Most of these at-home ECG watches are designed to record
heart rate and detect atrial fibrillation, the most common irregular heart
rhythm, which affects up to 6 million Americans. A-fib, as it’s called,
increases the risk of strokes, leading to 150,000 deaths and 450,000
hospitalizations a year. But doctors say that many people have an irregular
heartbeat every now and then that doesn’t have clinical implications.
Like many new technologies that uncover things in the body
that doctors don’t yet fully understand, these devices may alert the user about
an irregular heartbeat, but not all irregularities are dangerous.
“It’s like we just invented the microscope and are seeing
microorganisms, and we don’t know what they are,” said. Harlan Krumholz,
director of the
Center for Outcomes Research and Evaluation at Yale. “We are
seeing things, and we aren’t sure if it denotes extra risk.”
Most watches wait to send an alert until there have been
about five abnormal beats within an hour or so, rather than after every altered
rhythm. Still, that does not mean the abnormality is dangerous.

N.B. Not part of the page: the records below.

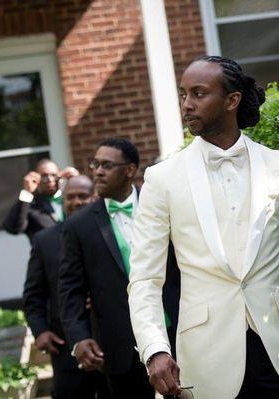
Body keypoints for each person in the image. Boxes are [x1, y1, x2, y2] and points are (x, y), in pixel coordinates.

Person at [128, 56, 279, 399]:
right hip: (206, 364)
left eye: (198, 93)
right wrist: (154, 350)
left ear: (232, 100)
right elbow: (145, 279)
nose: (187, 105)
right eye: (183, 95)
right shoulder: (162, 178)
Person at [58, 138, 180, 399]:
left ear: (130, 170)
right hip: (120, 344)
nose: (98, 171)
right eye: (95, 164)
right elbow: (70, 289)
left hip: (178, 329)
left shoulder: (162, 207)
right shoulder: (78, 226)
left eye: (107, 165)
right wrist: (79, 337)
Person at [23, 175, 110, 399]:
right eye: (70, 197)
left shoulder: (110, 232)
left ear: (95, 197)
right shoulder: (44, 240)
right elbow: (33, 296)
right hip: (66, 350)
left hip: (112, 344)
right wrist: (40, 331)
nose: (76, 202)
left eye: (83, 196)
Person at [2, 159, 79, 242]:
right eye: (44, 176)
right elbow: (13, 228)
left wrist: (78, 183)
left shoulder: (72, 200)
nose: (50, 179)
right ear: (36, 178)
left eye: (54, 175)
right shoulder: (31, 205)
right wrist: (27, 192)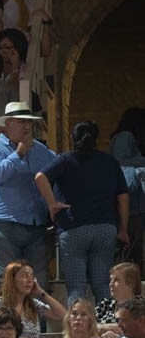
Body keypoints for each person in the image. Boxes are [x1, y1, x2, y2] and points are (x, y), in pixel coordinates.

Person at [34, 119, 129, 302]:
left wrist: (52, 204)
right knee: (103, 284)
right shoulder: (110, 161)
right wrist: (123, 229)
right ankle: (106, 325)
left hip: (73, 228)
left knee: (76, 287)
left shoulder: (65, 160)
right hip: (105, 228)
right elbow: (123, 197)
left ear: (72, 138)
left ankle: (76, 329)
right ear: (96, 139)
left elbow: (40, 177)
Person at [0, 102, 55, 286]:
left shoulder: (39, 149)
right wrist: (19, 153)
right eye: (22, 121)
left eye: (29, 122)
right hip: (4, 225)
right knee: (10, 286)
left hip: (35, 225)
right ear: (8, 124)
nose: (27, 126)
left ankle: (35, 316)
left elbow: (60, 168)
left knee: (40, 285)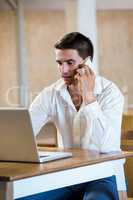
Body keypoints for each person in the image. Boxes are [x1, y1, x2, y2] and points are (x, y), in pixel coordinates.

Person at [18, 32, 125, 200]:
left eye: (70, 62)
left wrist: (89, 96)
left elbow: (106, 146)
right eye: (59, 63)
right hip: (66, 175)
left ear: (87, 62)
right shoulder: (51, 94)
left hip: (103, 175)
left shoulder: (110, 93)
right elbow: (24, 132)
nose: (63, 70)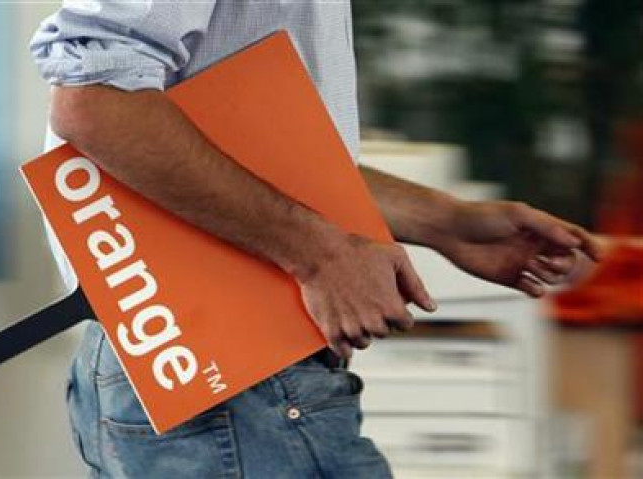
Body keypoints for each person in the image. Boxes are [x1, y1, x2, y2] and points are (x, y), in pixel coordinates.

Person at [30, 2, 601, 477]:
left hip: (205, 366)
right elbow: (97, 100)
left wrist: (445, 222)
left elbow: (240, 157)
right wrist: (322, 255)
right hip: (229, 377)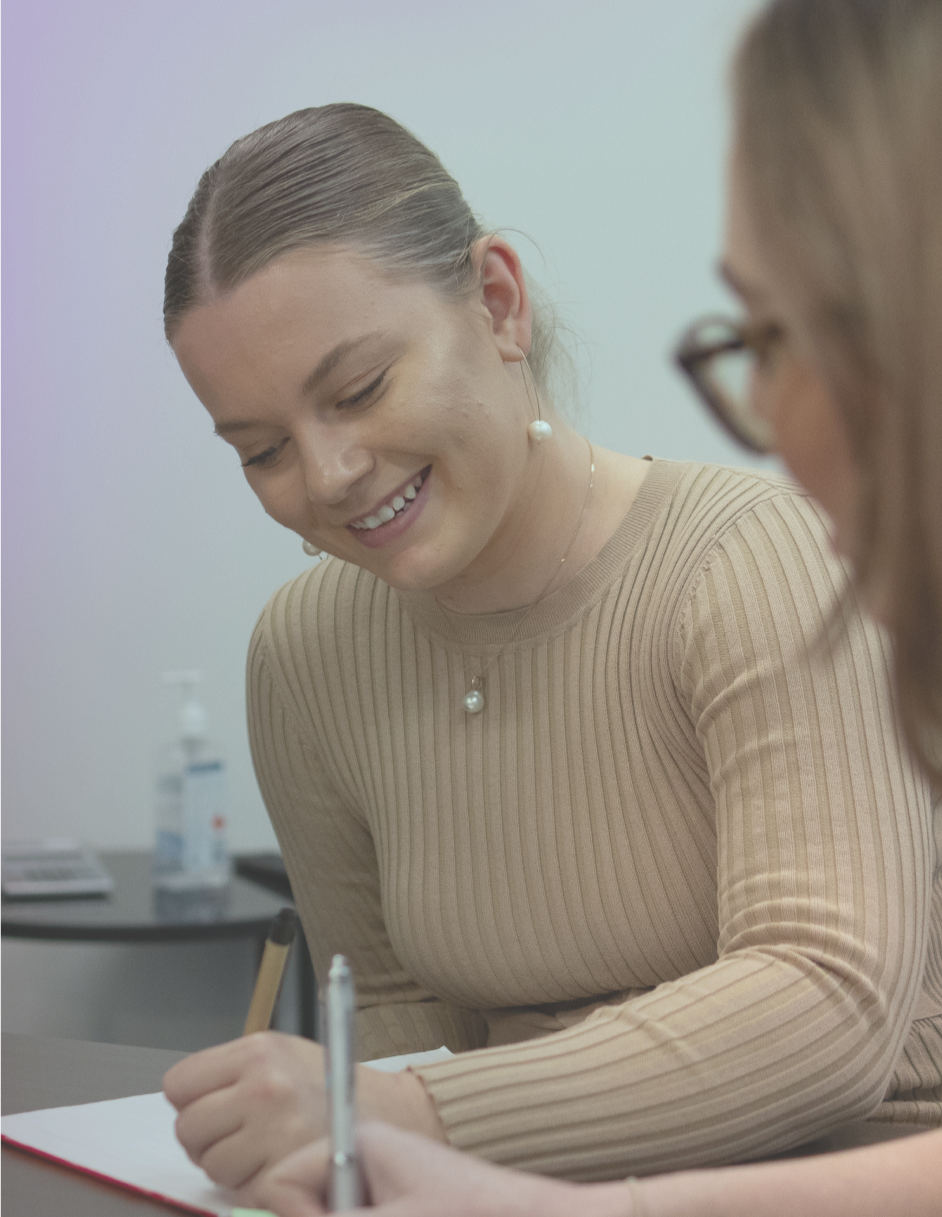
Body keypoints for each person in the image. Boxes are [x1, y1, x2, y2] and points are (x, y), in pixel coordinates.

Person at [161, 27, 941, 1194]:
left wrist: (420, 1115)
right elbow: (386, 1017)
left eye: (361, 388)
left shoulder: (755, 557)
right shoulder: (306, 654)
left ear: (497, 300)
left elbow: (827, 997)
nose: (325, 476)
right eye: (261, 448)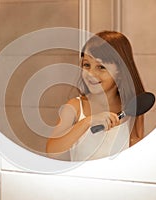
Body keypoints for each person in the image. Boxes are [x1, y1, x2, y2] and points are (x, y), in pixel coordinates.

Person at [46, 31, 145, 161]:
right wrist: (87, 122)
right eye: (87, 65)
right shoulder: (75, 107)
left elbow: (136, 152)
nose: (91, 73)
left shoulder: (131, 109)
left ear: (121, 71)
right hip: (82, 181)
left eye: (101, 67)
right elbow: (52, 151)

“As a cardiologist, I really like at-home devices,” said
Gary Rogal, medical director of cardiovascular services at RWJBarnabas Health
in West Orange, New Jersey, whose team cared for my mother. But he clarified
that he liked them only for patients in whom he felt there was an indication to
look for something, such as those with an existing heart condition or a family
history of heart disease.
“I would never subscribe to the concept that everyone should
be monitored,” he said. “You’ll see stuff and it will make you crazy, but
you’re probably fine.”
The American Heart Association agrees that smartwatch
monitors could be beneficial, even lifesaving, for some. But. Mariell Jessup,
the group’s chief science and medical officer, said, “We do not have enough
data yet to recommend it for everyone.”
And doctors worry that as more and more people wear these
devices that might spot meaningless heart arrhythmias, there could be a flood
of unnecessary follow-up testing and too much treatment.
“That’s what keeps me up at night,” said Joseph Ross, a
professor of medicine and public health at Yale who is among a team of
investigators conducting a randomized clinical trial that compares a group
wearing the Apple Watch with a control group wearing a smartwatch without the
ECG app. “If someone with an occasional abnormal rhythm that would never have
caused a stroke undergoes an extensive work-up or is put on a blood thinner,
the risk of a dangerous bleed or other harm outweighs the benefits of
potentially preventing a stroke.”
Two weeks after her surgery, my mother was doing her
one-minute planks and lifting weights with her Zoom personal trainer. Maybe,
without the watch, my mother would have been OK and just felt really tired
until she called her doctor on Monday. Or maybe not.